■ **THE TASK**: Return every line of text in the listing below verbatim, omitting the pictures.

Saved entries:
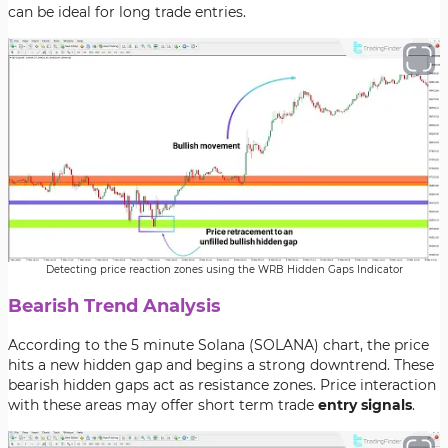
can be ideal for long trade entries.
Detecting price reaction zones using the WRB Hidden Gaps Indicator
Bearish Trend Analysis
According to the 5 minute Solana (SOLANA) chart, the price
hits a new hidden gap and begins a strong downtrend. These
bearish hidden gaps act as resistance zones. Price interaction
with these areas may offer short term trade
entry signals
.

■ **ANSWER BOX**:
can be ideal for long trade entries.
Detecting price reaction zones using the WRB Hidden Gaps Indicator
Bearish Trend Analysis
According to the 5 minute Solana (SOLANA) chart, the price
hits a new hidden gap and begins a strong downtrend. These
bearish hidden gaps act as resistance zones. Price interaction
with these areas may offer short term trade
entry signals
.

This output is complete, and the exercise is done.